§ GESTELLTE AUFGABE 1
Fasse den Textauszug über Ungerers Farm in zwei Sätzen zusammen.
§ GESTELLTE AUFGABE 2
Schreibe aus den Einträgen jede Zeile heraus, in der die Zeichenfolge „kern“ vorkommt, und beachte dabei die Groß- und Kleinschreibung.

Er bleibt stehen und stützt sich auf den Stock. Er trägt einen braunen Anorak, ausgebeulte Cordhosen und schwarze Gummiclogs, einen lodengrünen Hut, dessen breite Krempe er tief in die Stirn zieht, weil das Sonnenlicht in den Augen schmerzt. „Wir leben hier mit den Stürmen, aber im letzten Winter hatten wir drei Wochen lang alle vier oder fünf Tage einen neuen, und einer war 160 Stundenkilometer schnell. Siehst du die Wiese da unten?“ Ungerers hagerer Körper schwankt für einen Augenblick, als er den Stock hebt und auf eine zur Bucht abfallende Wiese zeigt, auf der einzelne Steine und Felsblöcke liegen. Dahinter der Ozean, das tiefe Blau eines makellosen, nur von den schroffen Klippen südlich der Farm und einem sanften Bergrücken gerahmten Spiegels, der sich bis zum Horizont erstreckt und den haltlosen Blick des Betrachters in einen Taumel versetzt. Ungerers Farm liegt zwei Autostunden südwestlich von Cork, auf den letzten Metern Europas, des äußersten, sich in den Atlantik erstreckenden Kaps, das im Frühjahr und Sommer von einer sanftmütigen Schönheit sein kann und im Herbst und Winter den unerbittlichen Kräften von Wind und Wasser trotzt.

§ EINGABEN ZUR AUFGABE
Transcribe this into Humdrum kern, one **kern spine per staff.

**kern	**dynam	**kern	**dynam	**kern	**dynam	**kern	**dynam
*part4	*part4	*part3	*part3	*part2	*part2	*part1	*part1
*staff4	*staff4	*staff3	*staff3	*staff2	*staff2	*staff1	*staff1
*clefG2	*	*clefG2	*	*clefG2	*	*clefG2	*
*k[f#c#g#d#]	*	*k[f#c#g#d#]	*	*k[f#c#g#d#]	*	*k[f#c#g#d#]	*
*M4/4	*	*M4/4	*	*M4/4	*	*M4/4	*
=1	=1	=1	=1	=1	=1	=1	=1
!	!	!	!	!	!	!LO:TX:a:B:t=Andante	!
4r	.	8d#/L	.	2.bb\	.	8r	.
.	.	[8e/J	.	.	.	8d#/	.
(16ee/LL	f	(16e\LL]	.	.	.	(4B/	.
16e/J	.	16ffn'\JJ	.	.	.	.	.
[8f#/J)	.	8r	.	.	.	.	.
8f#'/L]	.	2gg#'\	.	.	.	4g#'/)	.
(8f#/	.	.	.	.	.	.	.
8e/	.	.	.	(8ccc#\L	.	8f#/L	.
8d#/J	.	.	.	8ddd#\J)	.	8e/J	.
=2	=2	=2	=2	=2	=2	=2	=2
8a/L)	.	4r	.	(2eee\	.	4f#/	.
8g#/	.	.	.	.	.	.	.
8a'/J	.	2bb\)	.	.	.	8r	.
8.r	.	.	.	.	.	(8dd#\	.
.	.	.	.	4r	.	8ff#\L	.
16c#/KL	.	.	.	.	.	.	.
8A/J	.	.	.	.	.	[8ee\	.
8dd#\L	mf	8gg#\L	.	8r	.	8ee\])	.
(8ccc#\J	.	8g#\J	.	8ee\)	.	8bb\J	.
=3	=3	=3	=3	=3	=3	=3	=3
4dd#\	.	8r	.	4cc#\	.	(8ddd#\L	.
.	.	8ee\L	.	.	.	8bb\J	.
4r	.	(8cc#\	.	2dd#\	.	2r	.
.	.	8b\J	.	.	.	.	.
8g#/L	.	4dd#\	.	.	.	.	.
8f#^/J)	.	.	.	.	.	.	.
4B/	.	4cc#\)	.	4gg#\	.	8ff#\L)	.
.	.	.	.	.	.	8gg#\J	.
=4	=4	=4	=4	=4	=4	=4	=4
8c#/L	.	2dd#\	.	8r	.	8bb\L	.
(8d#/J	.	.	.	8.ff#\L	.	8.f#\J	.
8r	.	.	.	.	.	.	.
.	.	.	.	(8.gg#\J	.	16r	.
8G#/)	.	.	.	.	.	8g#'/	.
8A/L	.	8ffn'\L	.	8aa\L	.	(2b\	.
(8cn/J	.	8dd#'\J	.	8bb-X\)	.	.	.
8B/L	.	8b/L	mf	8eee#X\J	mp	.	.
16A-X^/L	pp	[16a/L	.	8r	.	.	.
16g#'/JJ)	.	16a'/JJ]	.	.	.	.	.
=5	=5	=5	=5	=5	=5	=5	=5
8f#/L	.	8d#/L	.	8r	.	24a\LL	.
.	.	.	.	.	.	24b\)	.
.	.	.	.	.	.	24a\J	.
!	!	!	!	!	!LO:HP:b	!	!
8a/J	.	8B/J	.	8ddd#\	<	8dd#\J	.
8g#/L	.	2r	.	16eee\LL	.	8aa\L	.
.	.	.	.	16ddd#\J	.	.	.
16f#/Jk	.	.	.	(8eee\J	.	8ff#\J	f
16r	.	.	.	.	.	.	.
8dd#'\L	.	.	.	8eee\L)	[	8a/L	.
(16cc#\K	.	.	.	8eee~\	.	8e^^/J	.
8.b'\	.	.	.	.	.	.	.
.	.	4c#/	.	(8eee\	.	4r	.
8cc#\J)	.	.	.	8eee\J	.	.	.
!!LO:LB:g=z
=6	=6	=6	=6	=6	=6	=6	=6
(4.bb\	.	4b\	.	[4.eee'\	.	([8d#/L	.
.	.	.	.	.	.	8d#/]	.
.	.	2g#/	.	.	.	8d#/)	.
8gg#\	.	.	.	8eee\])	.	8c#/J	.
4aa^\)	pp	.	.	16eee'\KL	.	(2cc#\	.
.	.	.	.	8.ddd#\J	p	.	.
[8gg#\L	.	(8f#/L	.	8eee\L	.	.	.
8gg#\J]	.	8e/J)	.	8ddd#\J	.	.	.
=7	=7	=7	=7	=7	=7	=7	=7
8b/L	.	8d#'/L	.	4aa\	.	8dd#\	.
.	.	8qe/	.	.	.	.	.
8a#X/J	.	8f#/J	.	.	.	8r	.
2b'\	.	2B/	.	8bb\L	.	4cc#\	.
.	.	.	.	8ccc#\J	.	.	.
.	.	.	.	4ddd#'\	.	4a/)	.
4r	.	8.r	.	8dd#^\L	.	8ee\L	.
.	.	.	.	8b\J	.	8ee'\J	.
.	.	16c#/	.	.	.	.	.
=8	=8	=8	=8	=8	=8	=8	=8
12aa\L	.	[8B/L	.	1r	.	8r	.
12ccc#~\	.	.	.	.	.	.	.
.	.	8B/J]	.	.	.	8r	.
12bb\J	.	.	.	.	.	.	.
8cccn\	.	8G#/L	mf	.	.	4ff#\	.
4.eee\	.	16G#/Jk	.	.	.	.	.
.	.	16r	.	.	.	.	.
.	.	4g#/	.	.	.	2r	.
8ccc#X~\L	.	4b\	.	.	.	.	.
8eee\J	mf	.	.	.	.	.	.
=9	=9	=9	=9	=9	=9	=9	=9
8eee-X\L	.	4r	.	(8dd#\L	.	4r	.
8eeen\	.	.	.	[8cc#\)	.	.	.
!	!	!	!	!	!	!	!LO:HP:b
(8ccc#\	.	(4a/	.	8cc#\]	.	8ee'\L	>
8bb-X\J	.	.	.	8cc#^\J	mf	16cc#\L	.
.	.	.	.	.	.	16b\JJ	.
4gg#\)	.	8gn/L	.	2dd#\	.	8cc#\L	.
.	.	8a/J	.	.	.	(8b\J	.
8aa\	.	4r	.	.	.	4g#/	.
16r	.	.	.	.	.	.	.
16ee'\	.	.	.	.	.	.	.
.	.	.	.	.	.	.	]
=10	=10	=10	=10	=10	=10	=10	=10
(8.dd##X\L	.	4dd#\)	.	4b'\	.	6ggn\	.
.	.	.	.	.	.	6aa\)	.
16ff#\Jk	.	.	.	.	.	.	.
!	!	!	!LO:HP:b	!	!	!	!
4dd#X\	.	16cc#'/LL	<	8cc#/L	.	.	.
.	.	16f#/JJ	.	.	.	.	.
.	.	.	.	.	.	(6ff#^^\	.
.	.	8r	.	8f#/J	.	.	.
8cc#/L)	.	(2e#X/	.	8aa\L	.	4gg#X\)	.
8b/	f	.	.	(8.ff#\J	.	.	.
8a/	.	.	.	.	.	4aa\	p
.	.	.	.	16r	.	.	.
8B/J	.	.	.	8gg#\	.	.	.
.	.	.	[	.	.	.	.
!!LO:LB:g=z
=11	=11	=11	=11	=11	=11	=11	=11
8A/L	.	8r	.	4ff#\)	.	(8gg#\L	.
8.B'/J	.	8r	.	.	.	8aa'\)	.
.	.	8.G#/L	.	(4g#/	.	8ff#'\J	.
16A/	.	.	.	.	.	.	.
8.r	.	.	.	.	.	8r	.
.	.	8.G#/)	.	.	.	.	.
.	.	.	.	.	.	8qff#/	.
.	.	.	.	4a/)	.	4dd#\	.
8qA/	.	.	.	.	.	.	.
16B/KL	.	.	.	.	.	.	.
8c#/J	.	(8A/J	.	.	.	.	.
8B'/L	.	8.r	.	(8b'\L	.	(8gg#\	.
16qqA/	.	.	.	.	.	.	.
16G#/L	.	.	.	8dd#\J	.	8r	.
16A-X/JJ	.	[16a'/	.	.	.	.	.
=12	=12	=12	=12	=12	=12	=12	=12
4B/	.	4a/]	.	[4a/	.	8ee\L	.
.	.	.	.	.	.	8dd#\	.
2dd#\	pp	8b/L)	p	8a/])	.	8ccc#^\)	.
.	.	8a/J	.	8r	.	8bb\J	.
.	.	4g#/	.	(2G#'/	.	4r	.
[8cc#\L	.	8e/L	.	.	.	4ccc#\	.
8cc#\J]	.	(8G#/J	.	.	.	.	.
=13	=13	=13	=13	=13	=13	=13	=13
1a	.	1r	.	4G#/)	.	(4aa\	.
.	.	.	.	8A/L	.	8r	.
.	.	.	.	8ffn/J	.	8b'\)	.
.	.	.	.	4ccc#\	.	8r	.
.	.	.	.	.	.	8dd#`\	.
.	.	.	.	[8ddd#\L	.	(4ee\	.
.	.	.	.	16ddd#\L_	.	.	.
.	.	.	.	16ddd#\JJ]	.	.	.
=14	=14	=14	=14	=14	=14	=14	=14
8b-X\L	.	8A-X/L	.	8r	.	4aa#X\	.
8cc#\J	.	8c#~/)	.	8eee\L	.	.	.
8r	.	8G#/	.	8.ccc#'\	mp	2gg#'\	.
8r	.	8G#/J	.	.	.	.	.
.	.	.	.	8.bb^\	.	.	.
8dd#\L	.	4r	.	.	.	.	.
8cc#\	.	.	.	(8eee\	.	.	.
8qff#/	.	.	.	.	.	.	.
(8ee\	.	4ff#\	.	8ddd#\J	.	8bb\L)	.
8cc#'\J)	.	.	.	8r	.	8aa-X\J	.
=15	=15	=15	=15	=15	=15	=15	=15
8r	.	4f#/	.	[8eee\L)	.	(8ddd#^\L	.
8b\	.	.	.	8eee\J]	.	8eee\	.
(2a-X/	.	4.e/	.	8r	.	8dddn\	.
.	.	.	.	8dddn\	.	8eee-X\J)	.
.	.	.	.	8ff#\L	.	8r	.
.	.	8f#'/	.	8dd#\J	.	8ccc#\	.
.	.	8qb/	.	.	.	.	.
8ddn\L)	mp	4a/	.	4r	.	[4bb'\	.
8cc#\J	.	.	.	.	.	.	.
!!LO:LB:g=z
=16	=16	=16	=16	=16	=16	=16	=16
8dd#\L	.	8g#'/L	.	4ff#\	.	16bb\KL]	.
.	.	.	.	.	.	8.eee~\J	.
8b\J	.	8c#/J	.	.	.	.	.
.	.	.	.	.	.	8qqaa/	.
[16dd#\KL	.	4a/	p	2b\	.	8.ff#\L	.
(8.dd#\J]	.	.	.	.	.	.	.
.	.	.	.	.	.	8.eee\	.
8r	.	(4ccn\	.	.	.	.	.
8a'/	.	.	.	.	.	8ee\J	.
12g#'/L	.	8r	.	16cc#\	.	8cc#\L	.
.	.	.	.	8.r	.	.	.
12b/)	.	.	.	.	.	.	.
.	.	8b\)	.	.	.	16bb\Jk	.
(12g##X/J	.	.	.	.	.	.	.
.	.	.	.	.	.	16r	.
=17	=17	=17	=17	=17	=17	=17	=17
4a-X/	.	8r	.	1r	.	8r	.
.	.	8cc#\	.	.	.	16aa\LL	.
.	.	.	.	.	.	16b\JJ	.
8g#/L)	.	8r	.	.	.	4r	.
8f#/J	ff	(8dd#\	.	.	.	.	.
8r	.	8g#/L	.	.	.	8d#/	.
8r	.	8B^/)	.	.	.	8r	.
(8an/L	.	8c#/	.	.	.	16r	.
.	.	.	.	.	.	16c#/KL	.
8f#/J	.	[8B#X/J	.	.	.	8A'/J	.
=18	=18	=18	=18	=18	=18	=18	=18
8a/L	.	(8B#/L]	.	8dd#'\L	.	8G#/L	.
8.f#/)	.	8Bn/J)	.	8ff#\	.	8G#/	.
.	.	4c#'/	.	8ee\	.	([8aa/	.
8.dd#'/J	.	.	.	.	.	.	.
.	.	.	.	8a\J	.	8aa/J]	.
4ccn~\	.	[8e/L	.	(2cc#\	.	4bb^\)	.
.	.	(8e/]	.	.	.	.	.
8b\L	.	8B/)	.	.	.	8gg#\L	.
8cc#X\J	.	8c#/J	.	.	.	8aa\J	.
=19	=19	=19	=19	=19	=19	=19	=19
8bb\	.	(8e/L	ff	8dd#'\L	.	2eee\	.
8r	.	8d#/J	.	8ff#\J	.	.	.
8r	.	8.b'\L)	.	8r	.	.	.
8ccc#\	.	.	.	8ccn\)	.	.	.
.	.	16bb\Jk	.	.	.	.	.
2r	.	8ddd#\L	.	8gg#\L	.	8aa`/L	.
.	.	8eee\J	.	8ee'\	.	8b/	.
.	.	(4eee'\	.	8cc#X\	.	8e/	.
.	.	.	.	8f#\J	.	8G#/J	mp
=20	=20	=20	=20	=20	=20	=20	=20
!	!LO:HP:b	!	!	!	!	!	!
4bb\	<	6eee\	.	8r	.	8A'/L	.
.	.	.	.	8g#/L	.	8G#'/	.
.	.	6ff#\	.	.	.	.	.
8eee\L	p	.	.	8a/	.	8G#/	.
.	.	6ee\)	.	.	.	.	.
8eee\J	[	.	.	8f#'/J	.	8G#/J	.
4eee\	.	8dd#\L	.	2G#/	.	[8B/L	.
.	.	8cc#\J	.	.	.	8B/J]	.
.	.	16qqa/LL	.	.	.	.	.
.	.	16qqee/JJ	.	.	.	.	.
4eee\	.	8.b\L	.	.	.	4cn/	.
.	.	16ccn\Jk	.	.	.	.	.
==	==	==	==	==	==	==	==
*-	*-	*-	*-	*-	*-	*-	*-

§ ERGEBNIS 1
Ungerer bleibt mit seinem Stock stehen, erzählt von den Winterstürmen, von denen einer 160 Stundenkilometer schnell war, und zeigt auf eine zur Bucht abfallende Wiese, hinter der sich der Ozean bis zum Horizont erstreckt. Seine Farm liegt zwei Autostunden südwestlich von Cork auf dem äußersten Kap Europas, das im Frühjahr und Sommer sanftmütig schön sein kann und im Herbst und Winter den Kräften von Wind und Wasser trotzt.

§ ERGEBNIS 2
Transcribe this into Humdrum kern, one **kern spine per staff.
**kern	**dynam	**kern	**dynam	**kern	**dynam	**kern	**dynam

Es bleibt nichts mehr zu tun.